Lactacystin is an irreversible proteasome inhibitor isolated from Streptomyces lactacystinicus. Despite its importance for its biological activity, the biosynthesis of lactacystin remains unknown. In this study, we identified the lactacystin biosynthetic gene cluster by gene disruption and heterologous expression experiments. We also examined the functions of the genes encoding a PKS/NRPS hybrid protein (LctA), NRPS (LctB), ketosynthase-like cyclase (LctC), cytochrome P450 (LctD), MbtH-like protein (LctE), and formyltransferase (LctF) by in vivo and in vitro experiments.

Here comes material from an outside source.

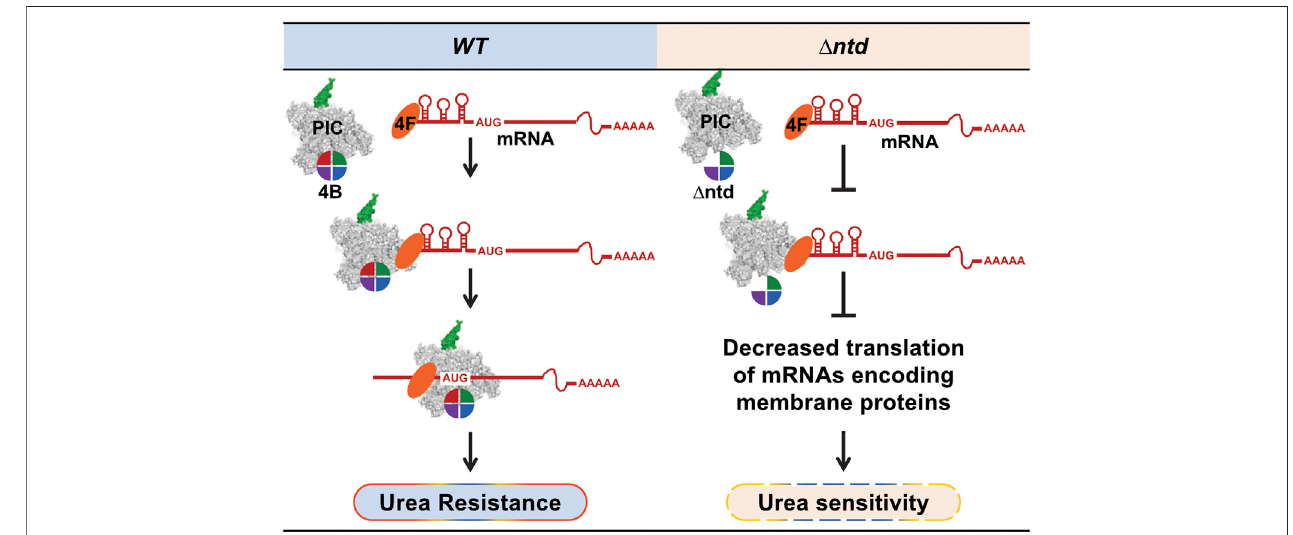
FIGURE 6 | The NTD of eIF4B enhances translation ef fi ciency of mRNAs with structured 5 ′ -UTRs and allows a robust cellular response to urea. WT eIF4B promotes PIC loading and scanning of all mRNAs. Deletion of the NTD of eIF4B reduces translation ef fi ciency of mRNAs with long structured 5 ′ UTRs to a greater extent, indicating eIF4B promotes ribosome loading and scanning while bound to the PIC. Translation of these highly structured mRNAs may be required to recon fi gure the membrane proteome and balance translation of cytoplasmic proteins, providing urea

In particular, we demonstrated that LctF directly transferred the formyl group of 10-N-formyl tetrahydrofolate to CoA. The formyl group of formyl-CoA was then transferred to ACP1 by LctA_AT1 to form formyl-ACP1. This is the first example of an AT domain recognizing a formyl group. The formyl group is perhaps transferred to methylmalonate tethered on LctA_ACP2 to yield methylmalonyl-semialdehyde-ACP2. Then, it would be condensed with leucine bound to PCP in LctB by the C domain in LctA. Using a mimic compound, we confirmed that LctC catalyzed the formation of the cyclic α,α-disubstituted amino acid structure with concomitant release of the product from PCP. Thus, we figured out the overall biosynthesis of lactacystin including a novel role of a formyl group in a secondary metabolite.